Instruction
The result should be an exact copy of the entries below, free of pictures.

[Records drawn from a dataset]
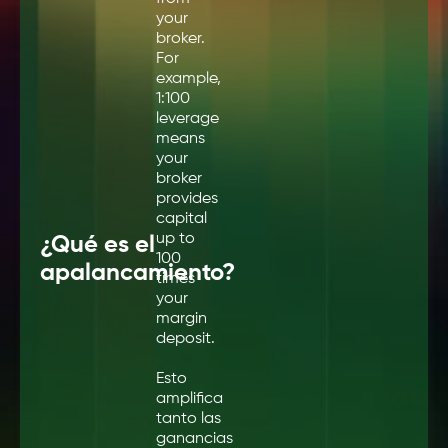
your
broker.
For
example,
1:100
leverage
means
your
broker
provides
capital
up to
¿Qué es el
100
apalancamiento?
times
your
margin
deposit.
Esto
amplifica
tanto las
ganancias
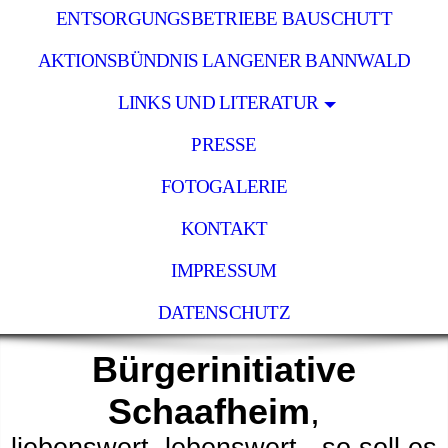
ENTSORGUNGSBETRIEBE BAUSCHUTT
AKTIONSBÜNDNIS LANGENER BANNWALD
LINKS UND LITERATUR
PRESSE
FOTOGALERIE
KONTAKT
IMPRESSUM
DATENSCHUTZ
Bürgerinitiative
Schaafheim
,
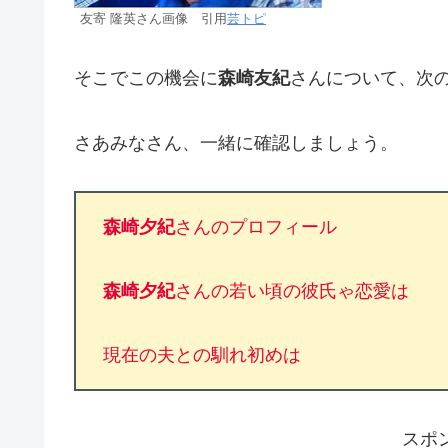
友寄 隆英さん画像 引用
芸トピ
そこでこの機会に
森崎友紀
さんについて、次
さあみなさん、一緒に確認しましょう。
森崎夕紀
さんのプロフィール
森崎夕紀
さんの若い頃の彼氏ゃ恋愛は
現在の夫との馴れ初めは
スポ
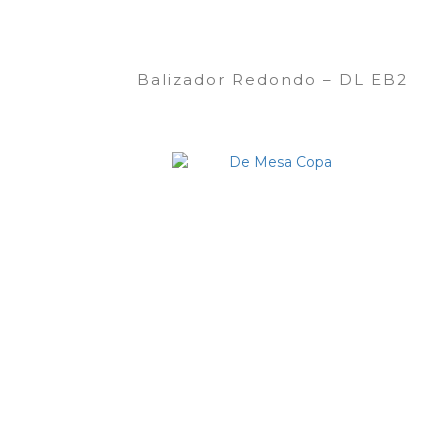
Balizador Redondo – DL EB2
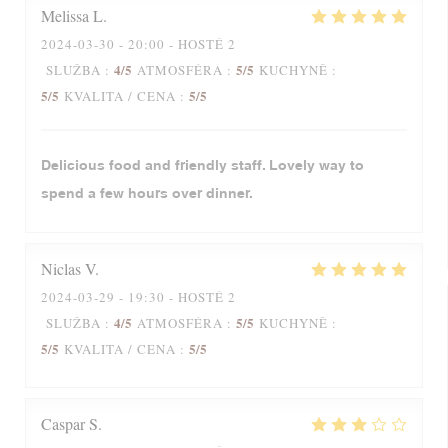
Melissa
L
2024-03-30
- 20:00 - HOSTÉ 2
4
/5
5
/5
SLUŽBA
:
ATMOSFÉRA
:
KUCHYNĚ
:
5
/5
5
/5
KVALITA / CENA
:
Delicious food and friendly staff. Lovely way to
spend a few hours over dinner.
Niclas
V
2024-03-29
- 19:30 - HOSTÉ 2
4
/5
5
/5
SLUŽBA
:
ATMOSFÉRA
:
KUCHYNĚ
:
5
/5
5
/5
KVALITA / CENA
:
Caspar
S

Expected output
your
broker.
For
example,
1:100
leverage
means
your
broker
provides
capital
up to
¿Qué es el
100
apalancamiento?
times
your
margin
deposit.
Esto
amplifica
tanto las
ganancias
ENTSORGUNGSBETRIEBE BAUSCHUTT
AKTIONSBÜNDNIS LANGENER BANNWALD
LINKS UND LITERATUR
PRESSE
FOTOGALERIE
KONTAKT
IMPRESSUM
DATENSCHUTZ
Bürgerinitiative
Schaafheim
,
友寄 隆英さん画像 引用
芸トピ
そこでこの機会に
森崎友紀
さんについて、次
さあみなさん、一緒に確認しましょう。
森崎夕紀
さんのプロフィール
森崎夕紀
さんの若い頃の彼氏ゃ恋愛は
現在の夫との馴れ初めは
スポ
Balizador Redondo – DL EB2
Melissa
L
2024-03-30
- 20:00 - HOSTÉ 2
4
/5
5
/5
SLUŽBA
:
ATMOSFÉRA
:
KUCHYNĚ
:
5
/5
5
/5
KVALITA / CENA
:
Delicious food and friendly staff. Lovely way to
spend a few hours over dinner.
Niclas
V
2024-03-29
- 19:30 - HOSTÉ 2
4
/5
5
/5
SLUŽBA
:
ATMOSFÉRA
:
KUCHYNĚ
:
5
/5
5
/5
KVALITA / CENA
:
Caspar
S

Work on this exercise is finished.